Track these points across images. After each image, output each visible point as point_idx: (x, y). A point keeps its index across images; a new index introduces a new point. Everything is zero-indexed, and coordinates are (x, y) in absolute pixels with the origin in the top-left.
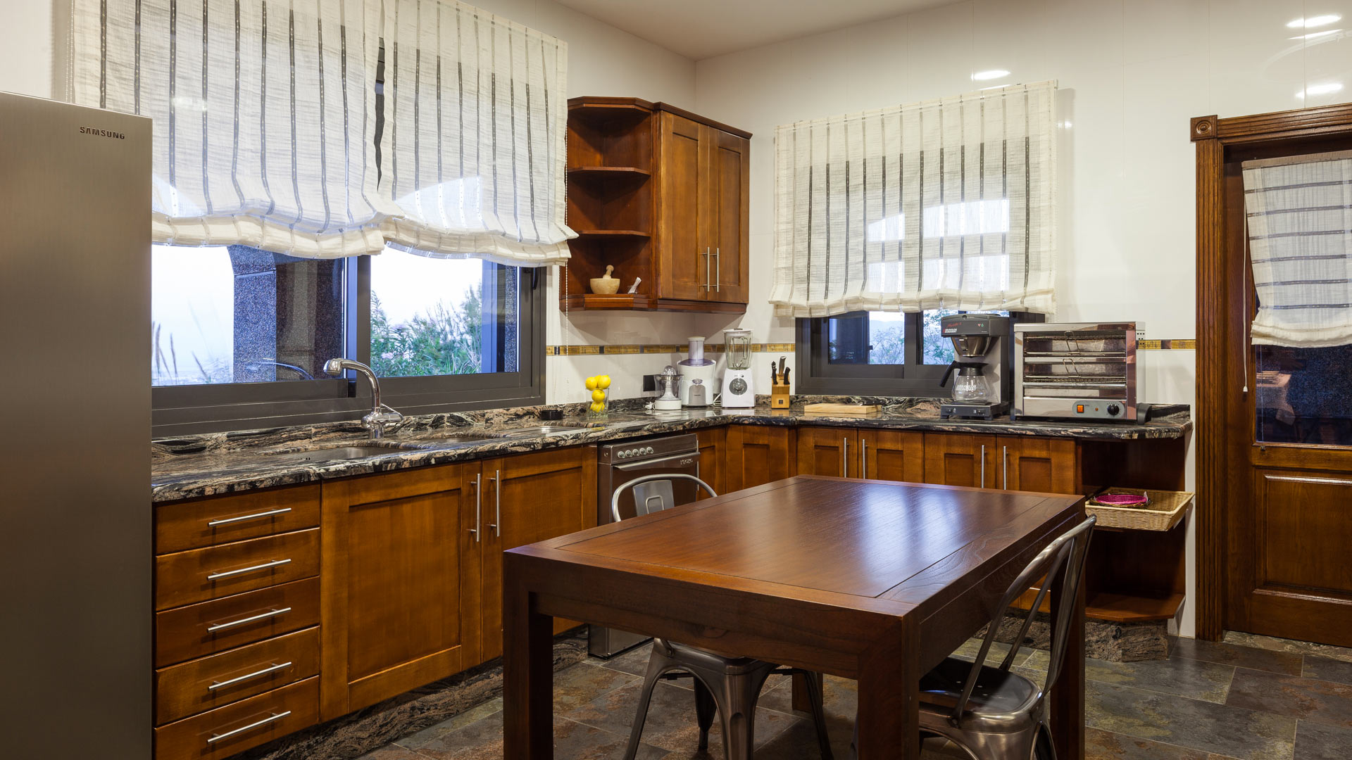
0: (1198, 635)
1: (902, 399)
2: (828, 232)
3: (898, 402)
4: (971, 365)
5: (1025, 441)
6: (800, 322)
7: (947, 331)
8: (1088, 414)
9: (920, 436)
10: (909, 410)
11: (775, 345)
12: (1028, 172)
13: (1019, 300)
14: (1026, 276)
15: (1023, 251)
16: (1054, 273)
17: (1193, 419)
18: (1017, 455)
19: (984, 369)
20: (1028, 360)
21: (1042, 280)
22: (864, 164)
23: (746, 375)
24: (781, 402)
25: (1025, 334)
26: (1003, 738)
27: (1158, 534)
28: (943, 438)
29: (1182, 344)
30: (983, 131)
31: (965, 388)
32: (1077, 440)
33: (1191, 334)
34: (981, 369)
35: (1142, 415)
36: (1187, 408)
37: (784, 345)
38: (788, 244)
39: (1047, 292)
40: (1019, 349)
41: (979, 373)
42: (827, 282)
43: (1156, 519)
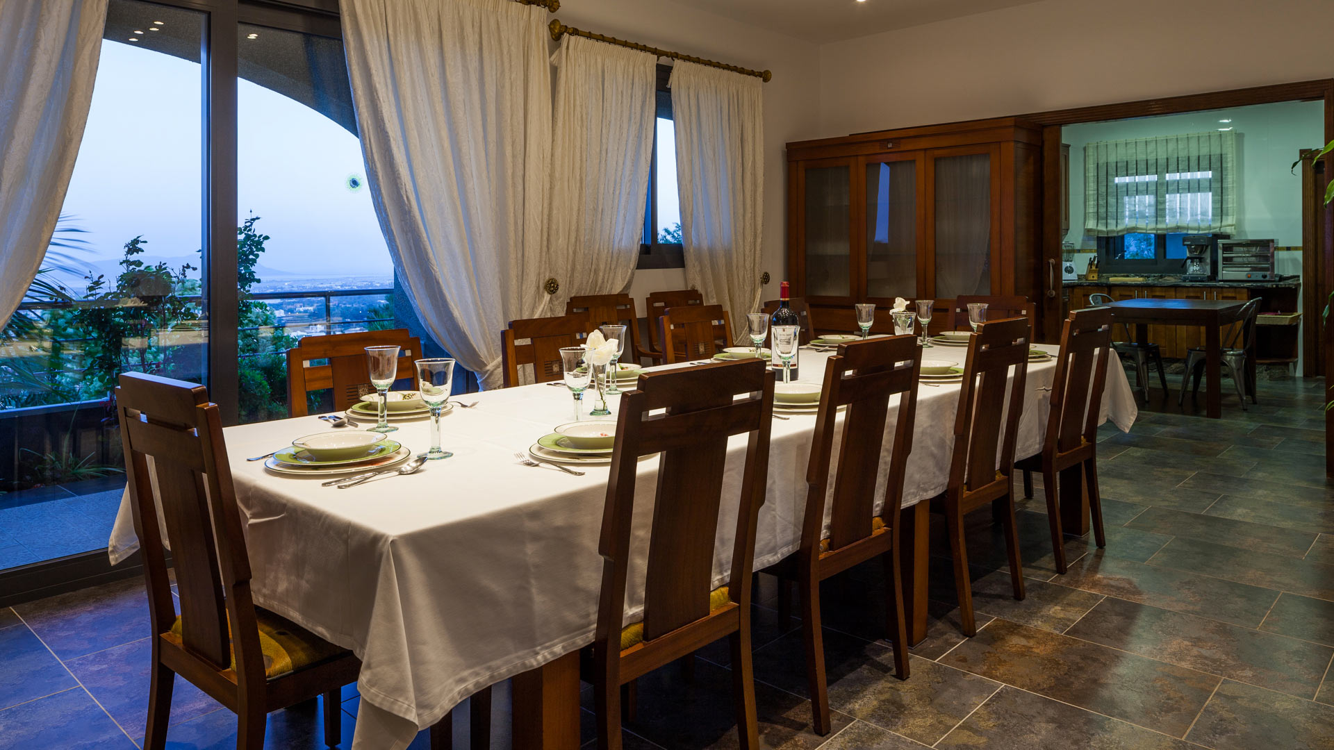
0: (1304, 376)
1: (1157, 275)
2: (1117, 195)
3: (1154, 276)
4: (1196, 258)
5: (1224, 290)
6: (1099, 239)
7: (1186, 243)
8: (1253, 278)
9: (1173, 289)
10: (1160, 280)
11: (1085, 250)
12: (1222, 171)
13: (1218, 229)
14: (1222, 219)
15: (1220, 206)
16: (1235, 217)
17: (1301, 281)
18: (1221, 296)
19: (1202, 260)
20: (1224, 255)
21: (1230, 220)
22: (1137, 164)
23: (1072, 264)
24: (1093, 277)
25: (1223, 244)
26: (1234, 358)
27: (1285, 326)
28: (1185, 290)
29: (1296, 249)
30: (1199, 150)
31: (1193, 269)
32: (1247, 288)
33: (1300, 244)
34: (1201, 260)
35: (1277, 279)
36: (1299, 276)
37: (1090, 250)
38: (1094, 201)
39: (1232, 225)
40: (1220, 252)
41: (1200, 262)
42: (1117, 219)
43: (1284, 319)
• • • •
Change "top-left" to "upper-left" in the items above and write them out again with nothing else altered, leaving out the pictures.

# SOLUTION TO THE EXERCISE
Track these points across images. After each image, output each visible point as point_idx: (x, y). A point keeps its index across images; a new index introduces a new point. Everything is zero-indexed, and coordinates are (x, y) in absolute pixels with the origin in the upper-left.
0: (1198, 635)
1: (902, 399)
2: (828, 232)
3: (898, 402)
4: (971, 365)
5: (1025, 441)
6: (800, 322)
7: (947, 331)
8: (1088, 414)
9: (920, 436)
10: (909, 410)
11: (775, 345)
12: (1028, 172)
13: (1019, 300)
14: (1026, 276)
15: (1023, 251)
16: (1054, 273)
17: (1193, 419)
18: (1017, 455)
19: (984, 369)
20: (1028, 360)
21: (1042, 280)
22: (864, 164)
23: (746, 375)
24: (781, 402)
25: (1025, 334)
26: (1003, 738)
27: (1158, 534)
28: (943, 438)
29: (1182, 344)
30: (983, 131)
31: (965, 388)
32: (1077, 440)
33: (1191, 334)
34: (981, 369)
35: (1142, 415)
36: (1187, 408)
37: (784, 345)
38: (788, 244)
39: (1047, 292)
40: (1019, 349)
41: (979, 373)
42: (827, 282)
43: (1156, 519)
0: (1304, 376)
1: (1157, 275)
2: (1117, 195)
3: (1154, 276)
4: (1196, 258)
5: (1224, 290)
6: (1099, 239)
7: (1186, 243)
8: (1253, 278)
9: (1173, 289)
10: (1160, 280)
11: (1085, 250)
12: (1222, 171)
13: (1218, 229)
14: (1222, 219)
15: (1220, 206)
16: (1235, 217)
17: (1301, 281)
18: (1221, 296)
19: (1202, 260)
20: (1224, 255)
21: (1230, 220)
22: (1137, 164)
23: (1072, 264)
24: (1093, 277)
25: (1223, 244)
26: (1234, 358)
27: (1285, 326)
28: (1185, 290)
29: (1296, 249)
30: (1199, 150)
31: (1193, 269)
32: (1247, 288)
33: (1300, 244)
34: (1201, 260)
35: (1277, 279)
36: (1299, 276)
37: (1090, 250)
38: (1094, 201)
39: (1232, 225)
40: (1220, 252)
41: (1200, 262)
42: (1117, 219)
43: (1284, 319)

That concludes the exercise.